» **Task goal**
Rewrite the records with each "collectors" replaced by "collected by", keeping everything else the same.

## begin Provided entries

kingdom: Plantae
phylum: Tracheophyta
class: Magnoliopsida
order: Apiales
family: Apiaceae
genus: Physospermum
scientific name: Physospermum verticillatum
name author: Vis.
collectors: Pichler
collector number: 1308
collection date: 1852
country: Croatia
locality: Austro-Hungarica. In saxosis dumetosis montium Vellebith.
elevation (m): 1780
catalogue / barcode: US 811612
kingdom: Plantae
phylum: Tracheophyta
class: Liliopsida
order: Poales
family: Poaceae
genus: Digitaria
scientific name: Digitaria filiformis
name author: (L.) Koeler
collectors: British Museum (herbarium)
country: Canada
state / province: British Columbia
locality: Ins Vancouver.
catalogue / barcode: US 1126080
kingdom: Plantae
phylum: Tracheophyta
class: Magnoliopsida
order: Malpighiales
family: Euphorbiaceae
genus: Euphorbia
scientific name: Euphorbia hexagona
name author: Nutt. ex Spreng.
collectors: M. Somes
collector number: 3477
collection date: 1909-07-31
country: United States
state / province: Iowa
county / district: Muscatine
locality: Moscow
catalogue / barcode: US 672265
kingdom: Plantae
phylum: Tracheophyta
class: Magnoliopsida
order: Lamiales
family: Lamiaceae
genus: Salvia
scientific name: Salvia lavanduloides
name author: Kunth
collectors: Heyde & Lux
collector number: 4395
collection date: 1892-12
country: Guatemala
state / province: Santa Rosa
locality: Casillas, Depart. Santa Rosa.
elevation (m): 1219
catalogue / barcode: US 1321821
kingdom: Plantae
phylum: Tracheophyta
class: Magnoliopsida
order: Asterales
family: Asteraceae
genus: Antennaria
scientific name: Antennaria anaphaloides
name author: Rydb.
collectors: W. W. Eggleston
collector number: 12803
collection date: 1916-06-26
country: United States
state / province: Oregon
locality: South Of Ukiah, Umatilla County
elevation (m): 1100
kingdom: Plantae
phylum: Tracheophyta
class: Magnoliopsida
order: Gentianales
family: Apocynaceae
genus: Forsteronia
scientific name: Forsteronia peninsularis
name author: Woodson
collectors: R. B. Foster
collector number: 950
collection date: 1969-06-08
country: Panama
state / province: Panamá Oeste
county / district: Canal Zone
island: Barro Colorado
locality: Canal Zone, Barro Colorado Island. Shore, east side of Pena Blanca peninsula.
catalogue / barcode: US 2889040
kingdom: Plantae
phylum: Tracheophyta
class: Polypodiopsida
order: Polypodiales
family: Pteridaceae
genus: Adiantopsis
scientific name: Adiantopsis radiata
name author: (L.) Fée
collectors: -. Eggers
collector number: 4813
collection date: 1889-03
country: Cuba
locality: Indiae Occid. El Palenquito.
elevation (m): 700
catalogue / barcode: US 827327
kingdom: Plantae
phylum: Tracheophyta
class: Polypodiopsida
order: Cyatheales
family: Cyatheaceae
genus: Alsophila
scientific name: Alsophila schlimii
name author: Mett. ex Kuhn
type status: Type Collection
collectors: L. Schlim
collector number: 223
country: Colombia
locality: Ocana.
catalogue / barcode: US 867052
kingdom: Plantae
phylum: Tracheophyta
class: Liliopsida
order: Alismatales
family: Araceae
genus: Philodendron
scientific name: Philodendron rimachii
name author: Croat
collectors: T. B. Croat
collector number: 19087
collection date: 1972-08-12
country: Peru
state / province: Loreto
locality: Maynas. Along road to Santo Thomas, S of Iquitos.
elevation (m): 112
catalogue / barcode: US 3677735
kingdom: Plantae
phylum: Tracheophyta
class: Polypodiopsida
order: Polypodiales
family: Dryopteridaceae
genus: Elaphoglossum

## end Provided entries

» **Solution to this problem**
kingdom: Plantae
phylum: Tracheophyta
class: Magnoliopsida
order: Apiales
family: Apiaceae
genus: Physospermum
scientific name: Physospermum verticillatum
name author: Vis.
collected by: Pichler
collector number: 1308
collection date: 1852
country: Croatia
locality: Austro-Hungarica. In saxosis dumetosis montium Vellebith.
elevation (m): 1780
catalogue / barcode: US 811612
kingdom: Plantae
phylum: Tracheophyta
class: Liliopsida
order: Poales
family: Poaceae
genus: Digitaria
scientific name: Digitaria filiformis
name author: (L.) Koeler
collected by: British Museum (herbarium)
country: Canada
state / province: British Columbia
locality: Ins Vancouver.
catalogue / barcode: US 1126080
kingdom: Plantae
phylum: Tracheophyta
class: Magnoliopsida
order: Malpighiales
family: Euphorbiaceae
genus: Euphorbia
scientific name: Euphorbia hexagona
name author: Nutt. ex Spreng.
collected by: M. Somes
collector number: 3477
collection date: 1909-07-31
country: United States
state / province: Iowa
county / district: Muscatine
locality: Moscow
catalogue / barcode: US 672265
kingdom: Plantae
phylum: Tracheophyta
class: Magnoliopsida
order: Lamiales
family: Lamiaceae
genus: Salvia
scientific name: Salvia lavanduloides
name author: Kunth
collected by: Heyde & Lux
collector number: 4395
collection date: 1892-12
country: Guatemala
state / province: Santa Rosa
locality: Casillas, Depart. Santa Rosa.
elevation (m): 1219
catalogue / barcode: US 1321821
kingdom: Plantae
phylum: Tracheophyta
class: Magnoliopsida
order: Asterales
family: Asteraceae
genus: Antennaria
scientific name: Antennaria anaphaloides
name author: Rydb.
collected by: W. W. Eggleston
collector number: 12803
collection date: 1916-06-26
country: United States
state / province: Oregon
locality: South Of Ukiah, Umatilla County
elevation (m): 1100
kingdom: Plantae
phylum: Tracheophyta
class: Magnoliopsida
order: Gentianales
family: Apocynaceae
genus: Forsteronia
scientific name: Forsteronia peninsularis
name author: Woodson
collected by: R. B. Foster
collector number: 950
collection date: 1969-06-08
country: Panama
state / province: Panamá Oeste
county / district: Canal Zone
island: Barro Colorado
locality: Canal Zone, Barro Colorado Island. Shore, east side of Pena Blanca peninsula.
catalogue / barcode: US 2889040
kingdom: Plantae
phylum: Tracheophyta
class: Polypodiopsida
order: Polypodiales
family: Pteridaceae
genus: Adiantopsis
scientific name: Adiantopsis radiata
name author: (L.) Fée
collected by: -. Eggers
collector number: 4813
collection date: 1889-03
country: Cuba
locality: Indiae Occid. El Palenquito.
elevation (m): 700
catalogue / barcode: US 827327
kingdom: Plantae
phylum: Tracheophyta
class: Polypodiopsida
order: Cyatheales
family: Cyatheaceae
genus: Alsophila
scientific name: Alsophila schlimii
name author: Mett. ex Kuhn
type status: Type Collection
collected by: L. Schlim
collector number: 223
country: Colombia
locality: Ocana.
catalogue / barcode: US 867052
kingdom: Plantae
phylum: Tracheophyta
class: Liliopsida
order: Alismatales
family: Araceae
genus: Philodendron
scientific name: Philodendron rimachii
name author: Croat
collected by: T. B. Croat
collector number: 19087
collection date: 1972-08-12
country: Peru
state / province: Loreto
locality: Maynas. Along road to Santo Thomas, S of Iquitos.
elevation (m): 112
catalogue / barcode: US 3677735
kingdom: Plantae
phylum: Tracheophyta
class: Polypodiopsida
order: Polypodiales
family: Dryopteridaceae
genus: Elaphoglossum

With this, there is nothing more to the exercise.